Tuesday, July 31, 2007

Sunday, July 29, 2007

Mongolia: Dance, Music and Ballad

Fantastic muscial and cultural experience.

Divinas Palabras (Ramon del Valle-Inclan)

Centro Dramatico National production
Quarrel that develops between family members for a hydrocephalic dwarf good for begging.

Thursday, July 26, 2007

Into the Little Hill (George Bejamin & Martin Crimp)

A lyric tale for two voices and ensemble (2006), preceded by Viola, Viola for two violas (1997) and Three Minatures for solo violin (2002).
Interesting music performed by excellent musicians.

This jewel of a narrative is based on the traditional tale of the Pied Piper, who brings music (to a town concerned about a rat infestation) with promises that he will rid the town of their problem. When the strange stranger is denied financial compensation for completing the task, he lures the children away.

Now there are many ways to consider this as an allegory, particularly appealing is the relationship between arts and politics in twenty-first century USA. Politicians want the arts to shape students to concervative values; however, because the arts are actually starved in our schools, the younger generation is denied an intellectually grounded education in the arts, and it turns to a more seductive, maybe even baser but certainly more rebelious form of the arts. Musically, not such a simple allegory: very spare. In works more vertically dense (but not overly so), the ear can hear/apprehend a lucious texture. In works more horizontally dense, that is more melodic, the ear can hear the melody. This work seemed spare in both ways, requiring an ear both better trained than the average ear and a mind curious enough to listen attendtively and repeatedly.

Highly recommend.

Monday, July 23, 2007

De Monstruos y Prodigios: La Historia de los Castrati (Jorge Kuri)

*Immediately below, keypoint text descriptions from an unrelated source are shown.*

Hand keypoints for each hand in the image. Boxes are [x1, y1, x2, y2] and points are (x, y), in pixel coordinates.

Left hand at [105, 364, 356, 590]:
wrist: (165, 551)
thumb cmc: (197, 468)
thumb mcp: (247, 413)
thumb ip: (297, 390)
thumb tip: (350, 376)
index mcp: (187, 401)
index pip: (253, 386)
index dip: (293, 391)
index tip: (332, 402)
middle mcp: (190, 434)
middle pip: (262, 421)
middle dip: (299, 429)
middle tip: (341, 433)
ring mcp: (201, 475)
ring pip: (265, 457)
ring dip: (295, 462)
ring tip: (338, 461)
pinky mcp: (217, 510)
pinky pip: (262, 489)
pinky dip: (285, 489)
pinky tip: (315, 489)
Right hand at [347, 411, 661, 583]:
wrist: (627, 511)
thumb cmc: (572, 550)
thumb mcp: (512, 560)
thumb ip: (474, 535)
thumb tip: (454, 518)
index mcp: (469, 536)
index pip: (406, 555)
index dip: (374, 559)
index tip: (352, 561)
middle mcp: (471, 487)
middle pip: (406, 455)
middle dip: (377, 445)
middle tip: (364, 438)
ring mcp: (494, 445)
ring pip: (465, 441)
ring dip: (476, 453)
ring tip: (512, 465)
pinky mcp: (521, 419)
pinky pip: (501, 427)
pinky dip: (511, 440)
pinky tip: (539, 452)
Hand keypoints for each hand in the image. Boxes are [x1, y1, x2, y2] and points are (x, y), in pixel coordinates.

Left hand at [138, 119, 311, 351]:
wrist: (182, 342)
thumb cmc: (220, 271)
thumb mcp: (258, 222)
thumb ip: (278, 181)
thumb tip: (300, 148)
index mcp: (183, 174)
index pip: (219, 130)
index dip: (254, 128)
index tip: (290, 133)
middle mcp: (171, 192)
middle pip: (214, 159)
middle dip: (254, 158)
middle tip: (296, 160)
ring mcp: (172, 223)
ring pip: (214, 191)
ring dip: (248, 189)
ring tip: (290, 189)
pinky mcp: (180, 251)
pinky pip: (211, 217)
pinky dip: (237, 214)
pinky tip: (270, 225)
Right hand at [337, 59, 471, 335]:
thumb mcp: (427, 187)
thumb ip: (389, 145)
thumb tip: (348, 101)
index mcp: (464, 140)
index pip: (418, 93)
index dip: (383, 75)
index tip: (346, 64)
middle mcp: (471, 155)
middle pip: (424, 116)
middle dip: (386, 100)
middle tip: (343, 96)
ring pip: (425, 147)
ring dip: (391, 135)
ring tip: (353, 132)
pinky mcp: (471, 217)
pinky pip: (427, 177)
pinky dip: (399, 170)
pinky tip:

Teatro de Ciertos Habitantes

The Full Monteverdi

I Fagiolini's unusual performance of Claudio Monteverdi's Il quarto libro de madrigali (Fourth Book of Madrigals).
Wow!
After 35 minutes sitting at cabaret-style tables drinking wine and eating cheese/fruit, a voice to my right began to sing, soon followed by six to eight others who were engaged with another at the table. It was like overhearing a very intimate conversation between a couple. I first thought that the guy to my right was embarrassed to be seated next to a singer, but it was soon clear that he was (as were the other 'partners') part of the performance.
There were no pauses between madrigals, but the music moved straight from one to the next. The ensemble relayed the music from one couple to the next, with each couple in different points entering the lover's quarrel.
The difficult of the music was compounded by the performers' movement and the distance which they were spread. Divided into pairs, they sung/acted the madrigals. Their virtuosity was demonstrated in their ability to overcome problems of tuning and coherence magnified by the space and spacing.
The venue provided good acoustics and fabulous views of midtown Manhattan.
Thus presented dramatic, it is easy to recognize how Monteverdi was the originator of Western opera. It would have been good, however, to have possessed translations in order to understand more fully the arc of the poetic narrative.

High recommend.

Saturday, July 21, 2007

Hokaibo (Heisei Nakamura-za)

This performance featured one of only two comic Kabuki and starred Nakamura Kanzaburo XVIII in the lead role. Wonderful and colorful sets and costumes were the backdrop to a drama that depended on physical humor and sexual double-entendres (that weren't always apparent in the English synopsis broadcast through the headsets). The morality of the play was rather dubious, and the rogue character ends up murdered (though he comes back to haunt his somewhat innocent nemesis).
The narrative occupied the first two acts performed before the intermission. After the intermission, the performance accorded more closely with my conceptions of kabuki: traditional Japanese music and dance.
Though predominantly performed in Japanese, the Kanzaburo frequently dropped into English, speaking directly to the audience. This gracious gesture, however, was not necessary for the large number Japanese speakers in the audience, who obviously were able to understand the jokes not apparent via the English synopsis.